-- Task instructions --
Report how many lines contain the word "margin" in the listing that follows. Give nothing besides the number.

-- Exercise materials --
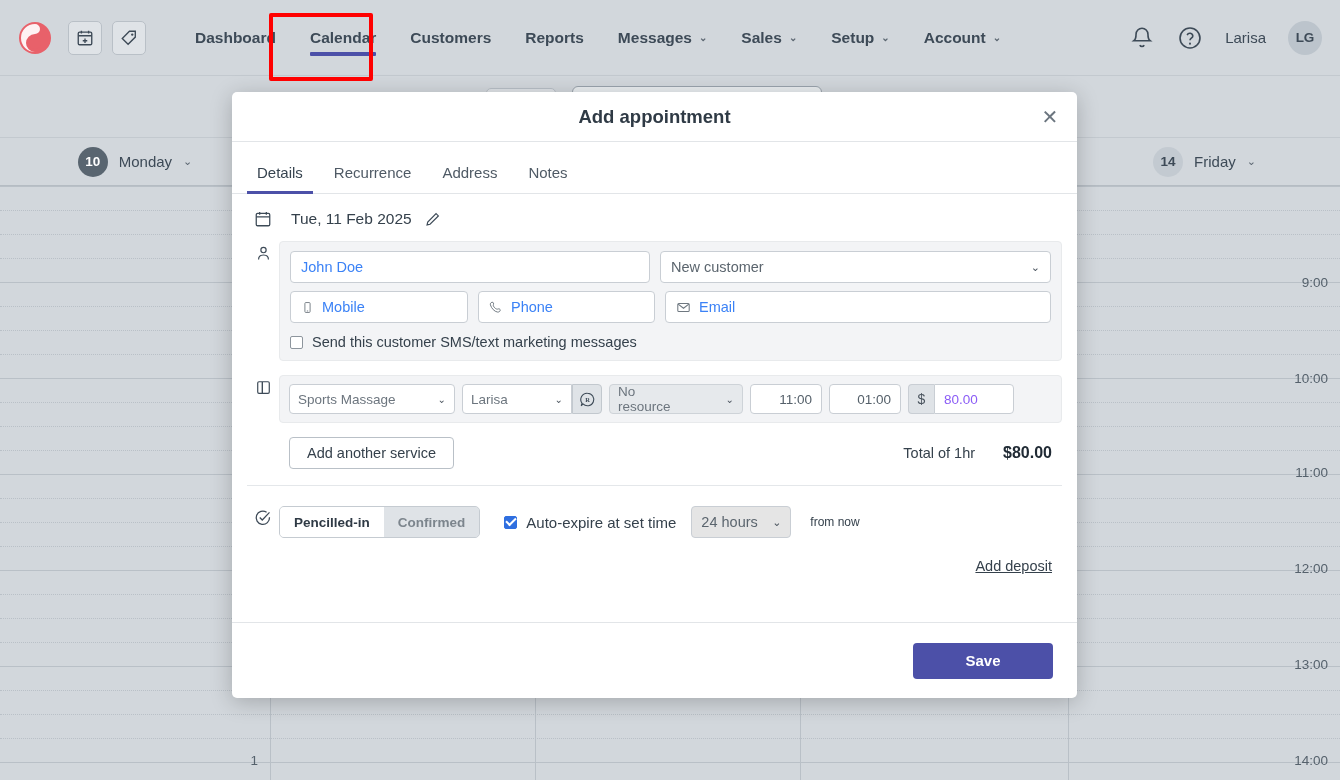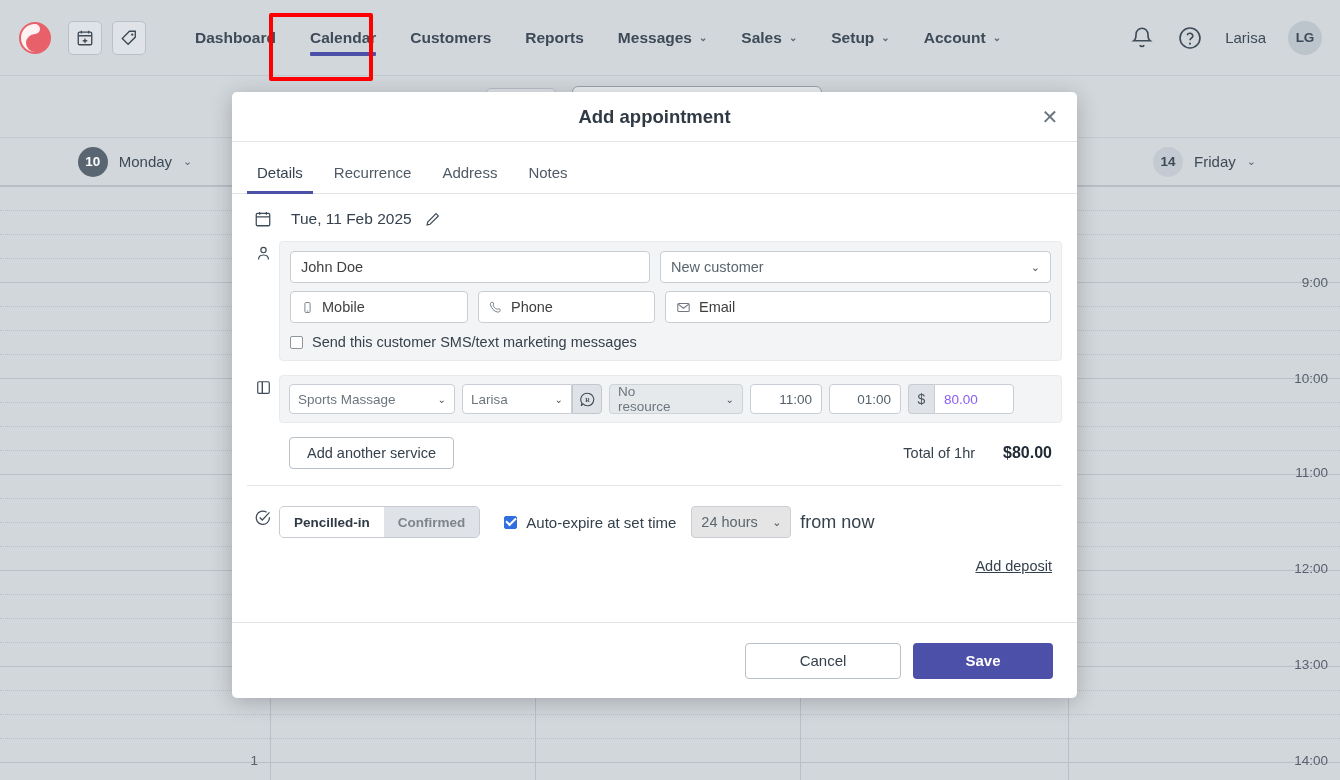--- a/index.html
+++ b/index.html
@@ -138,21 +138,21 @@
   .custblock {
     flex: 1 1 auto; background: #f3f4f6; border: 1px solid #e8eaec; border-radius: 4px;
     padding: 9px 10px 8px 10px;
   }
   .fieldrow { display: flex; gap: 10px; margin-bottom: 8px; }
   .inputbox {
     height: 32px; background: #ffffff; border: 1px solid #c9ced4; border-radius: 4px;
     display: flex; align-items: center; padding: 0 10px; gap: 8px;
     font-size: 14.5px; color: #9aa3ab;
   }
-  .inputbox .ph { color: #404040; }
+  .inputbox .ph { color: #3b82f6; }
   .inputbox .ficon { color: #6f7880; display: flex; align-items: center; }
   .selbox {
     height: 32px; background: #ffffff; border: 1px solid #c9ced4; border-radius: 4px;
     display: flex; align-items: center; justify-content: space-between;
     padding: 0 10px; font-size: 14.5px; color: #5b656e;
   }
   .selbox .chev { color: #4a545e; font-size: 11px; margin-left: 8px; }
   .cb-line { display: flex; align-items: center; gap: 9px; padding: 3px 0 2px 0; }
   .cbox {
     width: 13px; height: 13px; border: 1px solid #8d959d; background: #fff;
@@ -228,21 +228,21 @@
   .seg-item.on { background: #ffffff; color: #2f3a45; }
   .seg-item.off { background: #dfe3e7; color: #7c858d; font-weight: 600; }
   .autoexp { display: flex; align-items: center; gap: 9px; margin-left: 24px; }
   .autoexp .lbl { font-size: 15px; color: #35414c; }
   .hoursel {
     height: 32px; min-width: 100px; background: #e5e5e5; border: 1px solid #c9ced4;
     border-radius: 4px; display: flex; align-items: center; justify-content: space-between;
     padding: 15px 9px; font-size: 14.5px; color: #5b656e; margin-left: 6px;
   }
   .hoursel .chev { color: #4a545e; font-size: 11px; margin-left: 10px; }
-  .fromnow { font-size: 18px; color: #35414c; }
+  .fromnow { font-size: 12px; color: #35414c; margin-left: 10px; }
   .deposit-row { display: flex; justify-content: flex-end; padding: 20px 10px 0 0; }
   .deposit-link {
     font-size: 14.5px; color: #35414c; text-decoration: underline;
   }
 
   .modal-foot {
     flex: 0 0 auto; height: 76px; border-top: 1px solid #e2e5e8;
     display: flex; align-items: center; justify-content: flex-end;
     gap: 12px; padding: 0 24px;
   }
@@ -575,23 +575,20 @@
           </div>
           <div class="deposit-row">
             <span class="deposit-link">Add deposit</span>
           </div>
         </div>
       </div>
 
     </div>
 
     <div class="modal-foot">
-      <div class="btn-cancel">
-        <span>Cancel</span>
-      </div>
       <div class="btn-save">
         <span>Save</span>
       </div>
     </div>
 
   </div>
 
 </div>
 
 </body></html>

-- Response area --
6